L’administration Trump envisage de déployer des troupes fédérales au Minnesota, malgré l’opposition locale
MINNEAPOLIS – L’administration Trump a ordonné à environ 1 500 soldats en service actif de se préparer à un éventuel déploiement au Minnesota, a révélé dimanche plusieurs médias, dont ABC News. Cette décision intervient après que le président Donald Trump a menacé d’invoquer la loi sur l’insurrection pour réprimer les manifestations qui ont éclaté suite à la mort de Renee Good, une femme de Minneapolis, tuée par un agent de l’Immigration and Customs Enforcement (ICE).
Bien que le président Trump ait par la suite déclaré aux journalistes qu’il ne voyait “aucune raison pour le moment” d’invoquer cette loi, l’ordre de préparation au déploiement suscite de vives inquiétudes quant à une escalade de la réponse fédérale aux protestations.
Le Pentagone, par la voix de son porte-parole Sean Parnell, a confirmé être “toujours prêt à exécuter les ordres du commandant en chef si on le lui demande”. Les soldats concernés appartiennent à la 11e division aéroportée, basée en Alaska et spécialisée dans la guerre arctique.
Un déploiement de troupes en service actif pour réprimer des manifestations marquerait un tournant majeur dans l’utilisation de la force par l’administration Trump dans les villes dirigées par les démocrates. Cette approche s’accompagne de poursuites pénales contre des élus démocrates et de menaces de retrait de fonds fédéraux à l’encontre de ces mêmes villes.
Les autorités locales s’opposent fermement à l’intervention fédérale. Le maire de Minneapolis, Jacob Frey, a qualifié un éventuel déploiement de l’armée américaine de “mesure choquante”. Le gouverneur démocrate du Minnesota, Tim Walz, a également appelé au calme et a lancé un appel direct au président Trump sur les réseaux sociaux : “Baissons la température. Arrêtons cette campagne de représailles. Ce n’est pas qui nous sommes.”
L’administration Trump a déjà déployé 3 000 agents de l’ICE et de la police des frontières à Minneapolis pour gérer les manifestations, en grande partie pacifiques. Ces agents ont été accusés d’usage excessif de la force, d’utilisation de gaz poivre et de détentions arbitraires, y compris de citoyens américains.

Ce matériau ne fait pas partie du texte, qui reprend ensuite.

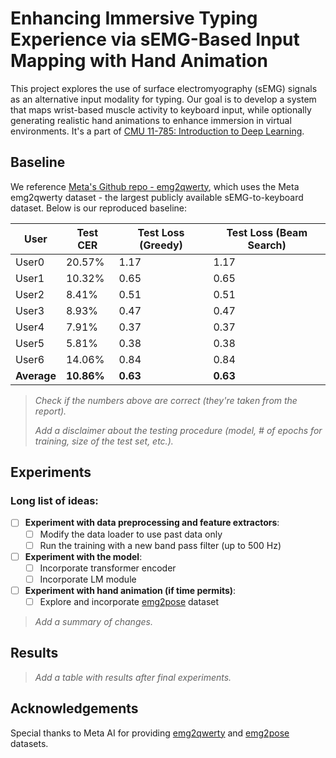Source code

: # Enhancing Immersive Typing Experience via sEMG-Based Input Mapping with Hand Animation

This project explores the use of surface electromyography (sEMG) signals as an alternative input modality for typing. Our goal is to develop a system that maps wrist-based muscle activity to keyboard input, while optionally generating realistic hand animations to enhance immersion in virtual environments. It's a part of [CMU 11-785: Introduction to Deep Learning](https://deeplearning.cs.cmu.edu/S25/index.html).

## Baseline

We reference [Meta's Github repo - emg2qwerty](https://github.com/facebookresearch/emg2qwerty), which uses the Meta emg2qwerty dataset - the largest publicly available sEMG-to-keyboard dataset. Below is our reproduced baseline:

| User   | Test CER | Test Loss (Greedy) | Test Loss (Beam Search) |
|--------|----------|--------------------|--------------------------|
| User0  | 20.57%   | 1.17               | 1.17                     |
| User1  | 10.32%   | 0.65               | 0.65                     |
| User2  | 8.41%    | 0.51               | 0.51                     |
| User3  | 8.93%    | 0.47               | 0.47                     |
| User4  | 7.91%    | 0.37               | 0.37                     |
| User5  | 5.81%    | 0.38               | 0.38                     |
| User6  | 14.06%   | 0.84               | 0.84                     |
| **Average** | **10.86%**  | **0.63**              | **0.63**                    |

> *Check if the numbers above are correct (they're taken from the report).*
> 
> *Add a disclaimer about the testing procedure (model, # of epochs for training, size of the test set, etc.).*

## Experiments

### Long list of ideas:

- [ ] **Experiment with data preprocessing and feature extractors**: 
  - [ ] Modify the data loader to use past data only
  - [ ] Run the training with a new band pass filter (up to 500 Hz)
- [ ] **Experiment with the model**: 
  - [ ] Incorporate transformer encoder
  - [ ] Incorporate LM module
- [ ] **Experiment with hand animation (if time permits)**:
  - [ ] Explore and incorporate [emg2pose](https://github.com/facebookresearch/emg2pose) dataset

> *Add a summary of changes.*

## Results

> *Add a table with results after final experiments.*
  
## Acknowledgements

Special thanks to Meta AI for providing [emg2qwerty](https://github.com/facebookresearch/emg2qwerty) and [emg2pose](https://github.com/facebookresearch/emg2pose) datasets.

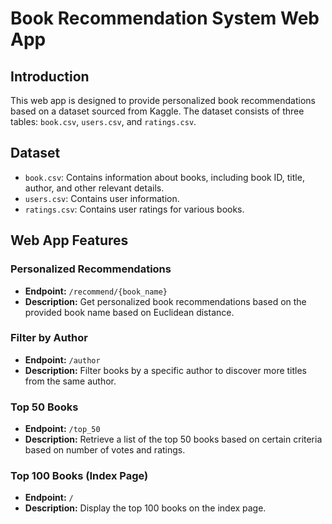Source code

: # Book Recommendation System Web App

## Introduction

This web app is designed to provide personalized book recommendations based on a dataset sourced from Kaggle. The dataset consists of three tables: `book.csv`, `users.csv`, and `ratings.csv`.

## Dataset

- `book.csv`: Contains information about books, including book ID, title, author, and other relevant details.
- `users.csv`: Contains user information.
- `ratings.csv`: Contains user ratings for various books.

## Web App Features

### Personalized Recommendations

- **Endpoint:** `/recommend/{book_name}`
- **Description:** Get personalized book recommendations based on the provided book name based on Euclidean distance.

### Filter by Author

- **Endpoint:** `/author`
- **Description:** Filter books by a specific author to discover more titles from the same author.

### Top 50 Books

- **Endpoint:** `/top_50`
- **Description:** Retrieve a list of the top 50 books based on certain criteria based on number of votes and ratings.

### Top 100 Books (Index Page)

- **Endpoint:** `/`
- **Description:** Display the top 100 books on the index page.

L’American Civil Liberties Union (ACLU) a déposé une plainte de 72 pages jeudi, au nom de trois personnes, alléguant que l’ICE a violé les droits constitutionnels des citoyens du Minnesota et a eu recours à des profils raciaux dans sa répression des manifestants. La plainte décrit des “agents fédéraux masqués, au nombre de milliers, qui arrêtent violemment d’innombrables habitants du Minnesota en se basant uniquement sur leur race et leur origine ethnique, sans tenir compte de leur citoyenneté ou de leur statut d’immigration, ou de leurs circonstances personnelles.”

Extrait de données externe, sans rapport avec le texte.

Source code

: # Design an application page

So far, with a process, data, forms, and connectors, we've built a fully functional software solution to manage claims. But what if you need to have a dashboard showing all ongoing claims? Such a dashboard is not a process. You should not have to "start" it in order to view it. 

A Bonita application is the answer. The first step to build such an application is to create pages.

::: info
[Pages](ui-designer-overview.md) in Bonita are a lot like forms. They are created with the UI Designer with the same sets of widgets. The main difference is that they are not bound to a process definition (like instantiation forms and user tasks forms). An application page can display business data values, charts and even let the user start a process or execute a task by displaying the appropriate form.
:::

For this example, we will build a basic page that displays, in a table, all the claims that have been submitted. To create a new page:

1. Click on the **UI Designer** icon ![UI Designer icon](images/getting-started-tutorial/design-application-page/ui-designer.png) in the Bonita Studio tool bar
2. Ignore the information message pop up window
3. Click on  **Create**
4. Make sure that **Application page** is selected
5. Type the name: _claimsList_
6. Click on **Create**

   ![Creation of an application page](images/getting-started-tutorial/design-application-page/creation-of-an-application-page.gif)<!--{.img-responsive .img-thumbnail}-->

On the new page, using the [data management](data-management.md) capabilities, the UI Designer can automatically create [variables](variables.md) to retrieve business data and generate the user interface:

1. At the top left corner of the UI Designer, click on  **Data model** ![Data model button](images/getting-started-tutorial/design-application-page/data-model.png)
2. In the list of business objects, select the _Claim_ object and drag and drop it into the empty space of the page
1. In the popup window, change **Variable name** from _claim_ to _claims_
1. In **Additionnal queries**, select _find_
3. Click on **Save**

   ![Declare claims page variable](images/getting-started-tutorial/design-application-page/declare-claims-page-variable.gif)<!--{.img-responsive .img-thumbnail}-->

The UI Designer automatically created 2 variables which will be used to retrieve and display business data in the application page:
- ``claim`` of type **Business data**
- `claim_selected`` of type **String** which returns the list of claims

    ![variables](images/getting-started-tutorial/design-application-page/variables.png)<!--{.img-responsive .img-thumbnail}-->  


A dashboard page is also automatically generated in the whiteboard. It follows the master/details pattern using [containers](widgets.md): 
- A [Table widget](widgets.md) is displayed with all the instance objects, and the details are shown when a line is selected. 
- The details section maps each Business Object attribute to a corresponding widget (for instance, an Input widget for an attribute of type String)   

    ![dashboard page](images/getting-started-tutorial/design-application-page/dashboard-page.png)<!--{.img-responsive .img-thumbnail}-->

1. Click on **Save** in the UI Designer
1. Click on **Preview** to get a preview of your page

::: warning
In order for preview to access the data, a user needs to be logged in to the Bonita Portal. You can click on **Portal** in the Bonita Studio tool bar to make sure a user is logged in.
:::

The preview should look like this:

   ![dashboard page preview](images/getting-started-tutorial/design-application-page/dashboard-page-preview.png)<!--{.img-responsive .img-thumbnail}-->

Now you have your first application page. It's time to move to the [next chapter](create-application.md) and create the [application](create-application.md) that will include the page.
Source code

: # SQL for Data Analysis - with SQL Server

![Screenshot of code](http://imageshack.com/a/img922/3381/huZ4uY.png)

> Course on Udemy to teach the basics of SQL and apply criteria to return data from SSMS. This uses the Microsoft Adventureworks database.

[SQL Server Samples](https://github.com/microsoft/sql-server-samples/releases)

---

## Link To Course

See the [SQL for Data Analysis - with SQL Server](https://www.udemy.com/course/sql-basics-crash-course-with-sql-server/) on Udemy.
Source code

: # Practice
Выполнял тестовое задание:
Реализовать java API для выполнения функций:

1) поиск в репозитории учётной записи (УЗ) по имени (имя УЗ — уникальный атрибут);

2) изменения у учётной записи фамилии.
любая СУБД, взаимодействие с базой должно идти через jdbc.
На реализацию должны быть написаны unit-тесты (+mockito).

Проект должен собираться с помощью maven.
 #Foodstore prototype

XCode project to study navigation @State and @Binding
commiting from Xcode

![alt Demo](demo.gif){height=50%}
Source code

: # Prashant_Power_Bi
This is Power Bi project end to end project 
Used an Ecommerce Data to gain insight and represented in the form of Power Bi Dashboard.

Ce n’est pas la première fois que l’administration Trump a déployé des troupes pour répondre aux troubles civils. Des soldats de la Garde nationale ont été déployés à Los Angeles en juin 2025 et à Washington, D.C., en août 2025. En outre, 700 Marines américains ont été envoyés à Los Angeles lors de manifestations contre les raids d’immigration, mais leur mission était limitée à la protection des biens fédéraux.

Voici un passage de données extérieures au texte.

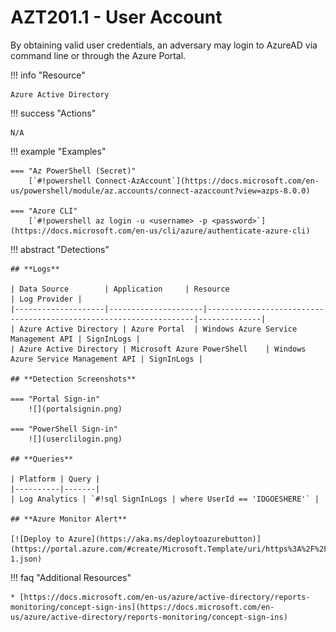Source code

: # AZT201.1 - User Account

By obtaining valid user credentials, an adversary may login to AzureAD via command line or through the Azure Portal. 

!!! info "Resource" 

	Azure Active Directory

!!! success "Actions"

	N/A

!!! example "Examples"

    === "Az PowerShell (Secret)"
		[`#!powershell Connect-AzAccount`](https://docs.microsoft.com/en-us/powershell/module/az.accounts/connect-azaccount?view=azps-8.0.0)
		
    === "Azure CLI"
		[`#!powershell az login -u <username> -p <password>`](https://docs.microsoft.com/en-us/cli/azure/authenticate-azure-cli)
		
!!! abstract "Detections"

	## **Logs**

	| Data Source        | Application     | Resource                                                            | Log Provider |
	|--------------------|---------------------|-------------------------------------------------------------------|--------------|
	| Azure Active Directory | Azure Portal	 | Windows Azure Service Management API	| SignInLogs |
	| Azure Active Directory | Microsoft Azure PowerShell	 | Windows Azure Service Management API	| SignInLogs |

	## **Detection Screenshots**
    
    === "Portal Sign-in"
		![](portalsignin.png)
			
	=== "PowerShell Sign-in"
		![](userclilogin.png)
		
	## **Queries**

	| Platform | Query |
    |----------|-------|
	| Log Analytics | `#!sql SignInLogs | where UserId == 'IDGOESHERE'` |
		
	## **Azure Monitor Alert**
	
	[![Deploy to Azure](https://aka.ms/deploytoazurebutton)](https://portal.azure.com/#create/Microsoft.Template/uri/https%3A%2F%2Fraw.githubusercontent.com%2Fmicrosoft%2FAzDetectSuite%2Fmain%2FAzureThreatResearchMatrix%2FInitialAccess%2FAZT201%2FAZT201-1.json)

!!! faq "Additional Resources"

	* [https://docs.microsoft.com/en-us/azure/active-directory/reports-monitoring/concept-sign-ins](https://docs.microsoft.com/en-us/azure/active-directory/reports-monitoring/concept-sign-ins)
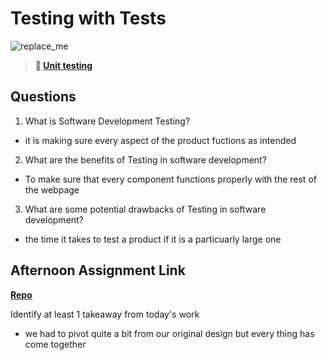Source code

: # Testing with Tests

![replace_me](https://codeworks.blob.core.windows.net/public/assets/img/illustrations/placeholder.svg)

> **📖 [Unit testing](https://codeworksacademy.com/fs-student-guide/resources/wk8-9/03-Unit-Testing)**

## Questions

1. What is Software Development Testing?

- it is making sure every aspect of the product fuctions as intended

2. What are the benefits of Testing in software development?
- To make sure that every component functions properly with the rest of the webpage

3. What are some potential drawbacks of Testing in software development?
- the time it takes to test a product if it is a particuarly large one 

## Afternoon Assignment Link

**[Repo](https://github.com/Jacobzeme8/StackedDecks)**

Identify at least 1 takeaway from today's work

- we had to pivot quite a bit from our original design but every thing has come together
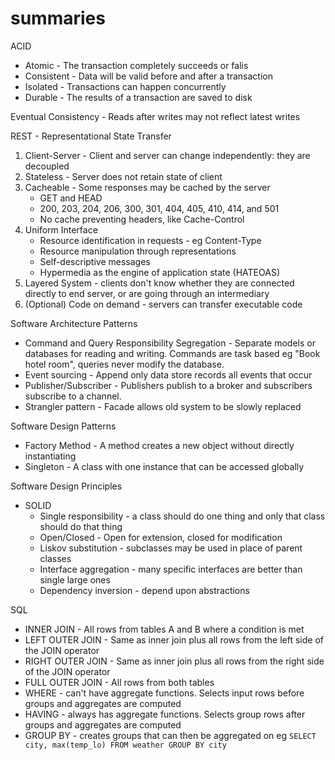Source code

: # summaries

ACID
- Atomic - The transaction completely succeeds or falis
- Consistent - Data will be valid before and after a transaction
- Isolated - Transactions can happen concurrently
- Durable - The results of a transaction are saved to disk

Eventual Consistency - Reads after writes may not reflect latest writes

REST - Representational State Transfer
1. Client-Server - Client and server can change independently: they are decoupled
1. Stateless - Server does not retain state of client
1. Cacheable - Some responses may be cached by the server
    - GET and HEAD
    - 200, 203, 204, 206, 300, 301, 404, 405, 410, 414, and 501
    - No cache preventing headers, like Cache-Control
1. Uniform Interface
    - Resource identification in requests - eg Content-Type
    - Resource manipulation through representations
    - Self-descriptive messages
    - Hypermedia as the engine of application state (HATEOAS)
1. Layered System - clients don't know whether they are connected directly to end server, or are going through an intermediary
1. (Optional) Code on demand - servers can transfer executable code

Software Architecture Patterns
- Command and Query Responsibility Segregation - Separate models or databases for reading and writing. Commands are task based eg "Book hotel room", queries never modify the database.
- Event sourcing - Append only data store records all events that occur
- Publisher/Subscriber - Publishers publish to a broker and subscribers subscribe to a channel.
- Strangler pattern - Facade allows old system to be slowly replaced

Software Design Patterns
- Factory Method - A method creates a new object without directly instantiating 
- Singleton - A class with one instance that can be accessed globally

Software Design Principles
- SOLID
    - Single responsibility - a class should do one thing and only that class should do that thing
    - Open/Closed - Open for extension, closed for modification
    - Liskov substitution - subclasses may be used in place of parent classes
    - Interface aggregation - many specific interfaces are better than single large ones
    - Dependency inversion - depend upon abstractions

SQL
- INNER JOIN - All rows from tables A and B where a condition is met
- LEFT OUTER JOIN - Same as inner join plus all rows from the left side of the JOIN operator
- RIGHT OUTER JOIN - Same as inner join plus all rows from the right side of the JOIN operator
- FULL OUTER JOIN - All rows from both tables
- WHERE - can't have aggregate functions. Selects input rows before groups and aggregates are computed
- HAVING - always has aggregate functions. Selects group rows after groups and aggregates are computed
- GROUP BY - creates groups that can then be aggregated on eg `SELECT city, max(temp_lo) FROM weather GROUP BY city`
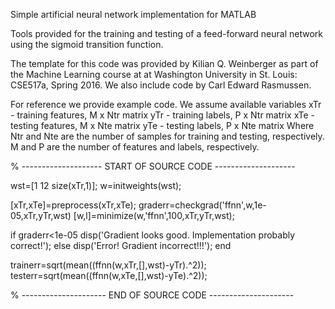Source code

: Simple artificial neural network implementation for MATLAB

Tools provided for the training and testing of a feed-forward neural network using the sigmoid transition function.

The template for this code was provided by Kilian Q. Weinberger as part of the Machine Learning course at at Washington University in St. Louis: CSE517a, Spring 2016. We also include code by Carl Edward Rasmussen.

For reference we provide example code. We assume available variables
 xTr - training features, M x Ntr matrix
 yTr - training labels, P x Ntr  matrix
 xTe - testing features, M x Nte matrix
 yTe - testing labels, P x Nte matrix
Where Ntr and Nte are the number of samples for training and testing, respectively. M and P are the number of features and labels, respectively.

% -------------------- START OF SOURCE CODE --------------------

wst=[1 12 size(xTr,1)];
w=initweights(wst);

[xTr,xTe]=preprocess(xTr,xTe);
graderr=checkgrad('ffnn',w,1e-05,xTr,yTr,wst)
[w,l]=minimize(w,'ffnn',100,xTr,yTr,wst);


if graderr<1e-05
        disp('Gradient looks good. Implementation probably correct!');
else
        disp('Error! Gradient incorrect!!!');
end

trainerr=sqrt(mean((ffnn(w,xTr,[],wst)-yTr).^2));
testerr=sqrt(mean((ffnn(w,xTe,[],wst)-yTe).^2));

% --------------------- END OF SOURCE CODE ---------------------
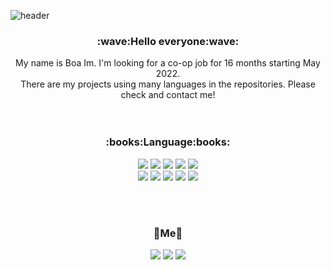 ![header](https://capsule-render.vercel.app/api?type=Waving&color=gradient&height=300&section=header&text=Boa%20Im&fontSize=90&animation=fadeIn)


<div align="center">
  <h3>:wave:Hello everyone:wave:</h3> 
  My name is Boa Im. I'm looking for a co-op job for 16 months starting May 2022.<br>
  There are my projects using many languages in the repositories. Please check and contact me!
</div>
<br><br>

<div align="center">
  <h3>:books:Language:books:</h3>
<img src="https://img.shields.io/badge/C%23-239120?style=flat-square&logo=Csharp&logoColor=white"/></a>
<img src="https://img.shields.io/badge/HTML-E34F26?style=flat-square&logo=HTML5&logoColor=white"/></a>
<img src="https://img.shields.io/badge/Javascript-F7DF1E?style=flat-square&logo=JavaScript&logoColor=white"/></a>
<img src="https://img.shields.io/badge/CSS-1572B6?style=flat-square&logo=CSS3&logoColor=white"/></a>
<img src="https://img.shields.io/badge/Node%2EJS-339933?style=flat-square&logo=Node.js&logoColor=white"/></a>
<br>
<img src="https://img.shields.io/badge/ASP%2ENET-512BD4?style=flat-square&logo=.NET&logoColor=white">
<img src="https://img.shields.io/badge/MySQL-4479A1?style=flat-square&logo=MySQL&logoColor=white">
<img src="https://img.shields.io/badge/MSSQL-CC2927?style=flat-square&logo=Microsoft SQL Server&logoColor=white">
<img src="https://img.shields.io/badge/MonoGames-E73C00?style=flat-square&logo=MonoGames&logoColor=white">
<img src="https://img.shields.io/badge/JQuery-0769AD?style=flat-square&logo=JQuery&logoColor=white">
</div>

<br><br>

<div align="center">
  <h3>🍒Me🍒</h3>
  <a href="https://www.instagram.com/it_is_canada_"><img src="https://img.shields.io/badge/Instagram-E4405F?style=flat-square&logo=Instagram&logoColor=white&link=https://www.instagram.com/it_is_canada_"/></a>
  <a href="mailto:qhdk15@gmail.com"><img src="https://img.shields.io/badge/Gmail-EA4335?style=flat-square&logo=Gmail&logoColor=white&link=mailto:qhdk15@gmail.com"/></a>
  <a href="mailto:bim1777@conestogac.on.ca"><img src="https://img.shields.io/badge/Outlook-0078D4?style=flat-square&logo=Microsoft Outlook&logoColor=white&link=mailto:bim1777@conestogac.on.ca"/></a>
</div>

L’invocation de la loi sur l’insurrection, qui n’a pas été utilisée depuis 1992 (lors du déploiement de troupes à Los Angeles après l’acquittement des policiers impliqués dans le passage à tabac de Rodney King), nécessiterait une justification légale solide et pourrait être contestée devant les tribunaux. La situation au Minnesota reste tendue et l’évolution de la réponse fédérale est suivie de près par les défenseurs des droits civils et les observateurs politiques.